## [Selected passage]
This article is an answer and interpretation of the: ECG Case 152
ECG 1 shows a regular rhythm at a rate of 220bpm. There are no P waves seen before or after any QRS complex. The QRS complex duration is increased (0.16sec) and there is a right bundle branch block morphology (broad R wave in lead V1 [←] and broad S waves in leads I and V4–V6 [→]).
Noted is that the initial R wave in leads V4–V6 is narrow (<100msec) while the S wave is widened and accounts for the increase in the QRS duration. Hence this is a criterion for a supraventricular tachycardia with a right bundle branch block. In addition, the axis is extremely leftward between –30° and –90° (positive QRS complex in lead I and negative in leads II and aVF).
The two etiologies for an extreme left axis are an inferior wall myocardial infarction, in which there is a deep initial Q wave in leads II and aVF, or a left anterior fascicular block, in which there is an rS QRS morphology in leads II and aVF. Therefore, this is a left anterior fascicular block.
There is possible ST-segment depression seen in leads I, aVL, and V4–V6 (↑), although it is not clear where the S wave ends and the ST segment begins. Noted is low voltage, defined as a QRS complex amplitude <5 mm (little boxes) in each limb leadand/or <10 mm in each precordial lead.

## [Actions to take]
**1)** Please transcribe the stretch of the ECG interpretation from "Noted is that" through "anterior fascicular block.".
**2)** According to the ECG interpretation, what is the rate of the regular rhythm in ECG 1?

## [Information provided]
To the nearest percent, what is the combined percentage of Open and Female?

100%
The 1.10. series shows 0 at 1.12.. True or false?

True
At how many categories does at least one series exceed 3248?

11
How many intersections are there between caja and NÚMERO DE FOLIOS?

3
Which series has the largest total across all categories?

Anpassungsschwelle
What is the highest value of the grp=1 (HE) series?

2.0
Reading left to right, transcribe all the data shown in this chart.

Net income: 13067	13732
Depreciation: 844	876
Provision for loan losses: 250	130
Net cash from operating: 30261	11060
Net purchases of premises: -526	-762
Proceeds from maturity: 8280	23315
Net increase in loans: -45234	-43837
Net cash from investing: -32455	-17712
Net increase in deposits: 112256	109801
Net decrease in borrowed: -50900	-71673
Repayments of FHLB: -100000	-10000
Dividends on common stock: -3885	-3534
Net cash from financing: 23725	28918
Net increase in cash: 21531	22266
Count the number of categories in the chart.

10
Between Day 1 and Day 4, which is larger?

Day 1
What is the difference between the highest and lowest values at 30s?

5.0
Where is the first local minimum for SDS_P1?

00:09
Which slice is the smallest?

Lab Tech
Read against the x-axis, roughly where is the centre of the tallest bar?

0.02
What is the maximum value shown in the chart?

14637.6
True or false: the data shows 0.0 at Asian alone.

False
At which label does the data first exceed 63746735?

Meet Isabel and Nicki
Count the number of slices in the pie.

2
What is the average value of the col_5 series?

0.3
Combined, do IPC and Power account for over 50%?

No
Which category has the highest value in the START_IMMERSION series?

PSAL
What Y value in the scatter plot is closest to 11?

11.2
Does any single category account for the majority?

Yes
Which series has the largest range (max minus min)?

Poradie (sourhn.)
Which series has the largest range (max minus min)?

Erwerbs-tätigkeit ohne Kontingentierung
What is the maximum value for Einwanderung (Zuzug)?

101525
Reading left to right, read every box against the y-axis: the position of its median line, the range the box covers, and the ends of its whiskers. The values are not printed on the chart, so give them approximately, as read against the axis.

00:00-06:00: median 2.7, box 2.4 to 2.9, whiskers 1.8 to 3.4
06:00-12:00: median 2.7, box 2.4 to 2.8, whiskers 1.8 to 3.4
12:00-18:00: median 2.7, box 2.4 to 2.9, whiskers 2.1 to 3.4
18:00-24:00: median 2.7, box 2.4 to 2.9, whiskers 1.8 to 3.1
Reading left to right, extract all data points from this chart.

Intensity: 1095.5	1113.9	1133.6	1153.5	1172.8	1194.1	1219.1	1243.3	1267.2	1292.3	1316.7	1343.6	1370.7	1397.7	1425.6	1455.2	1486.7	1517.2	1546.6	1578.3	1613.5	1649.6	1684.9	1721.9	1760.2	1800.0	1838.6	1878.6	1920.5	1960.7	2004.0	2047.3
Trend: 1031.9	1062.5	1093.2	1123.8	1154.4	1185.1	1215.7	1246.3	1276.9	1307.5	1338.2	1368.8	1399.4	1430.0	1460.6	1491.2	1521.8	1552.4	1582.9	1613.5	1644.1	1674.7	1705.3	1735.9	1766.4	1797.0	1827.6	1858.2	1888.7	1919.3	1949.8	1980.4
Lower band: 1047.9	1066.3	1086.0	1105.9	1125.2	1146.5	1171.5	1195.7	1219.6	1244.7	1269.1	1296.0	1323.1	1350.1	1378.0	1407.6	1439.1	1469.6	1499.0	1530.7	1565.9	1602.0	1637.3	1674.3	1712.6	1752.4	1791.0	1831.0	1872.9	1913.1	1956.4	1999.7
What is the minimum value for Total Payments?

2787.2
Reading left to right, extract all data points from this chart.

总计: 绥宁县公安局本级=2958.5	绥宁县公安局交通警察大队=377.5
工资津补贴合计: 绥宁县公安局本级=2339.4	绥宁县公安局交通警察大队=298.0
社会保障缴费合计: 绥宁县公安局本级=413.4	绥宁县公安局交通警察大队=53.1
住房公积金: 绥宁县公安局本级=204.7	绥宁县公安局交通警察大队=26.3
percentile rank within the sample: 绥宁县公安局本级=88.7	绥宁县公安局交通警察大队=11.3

## [Solutions below]
**1)**
Noted is that the initial R wave in leads V4–V6 is narrow (<100msec) while the S wave is widened and accounts for the increase in the QRS duration. Hence this is a criterion for a supraventricular tachycardia with a right bundle branch block. In addition, the axis is extremely leftward between –30° and –90° (positive QRS complex in lead I and negative in leads II and aVF).
The two etiologies for an extreme left axis are an inferior wall myocardial infarction, in which there is a deep initial Q wave in leads II and aVF, or a left anterior fascicular block, in which there is an rS QRS morphology in leads II and aVF. Therefore, this is a left anterior fascicular block.

**2)** 220 bpm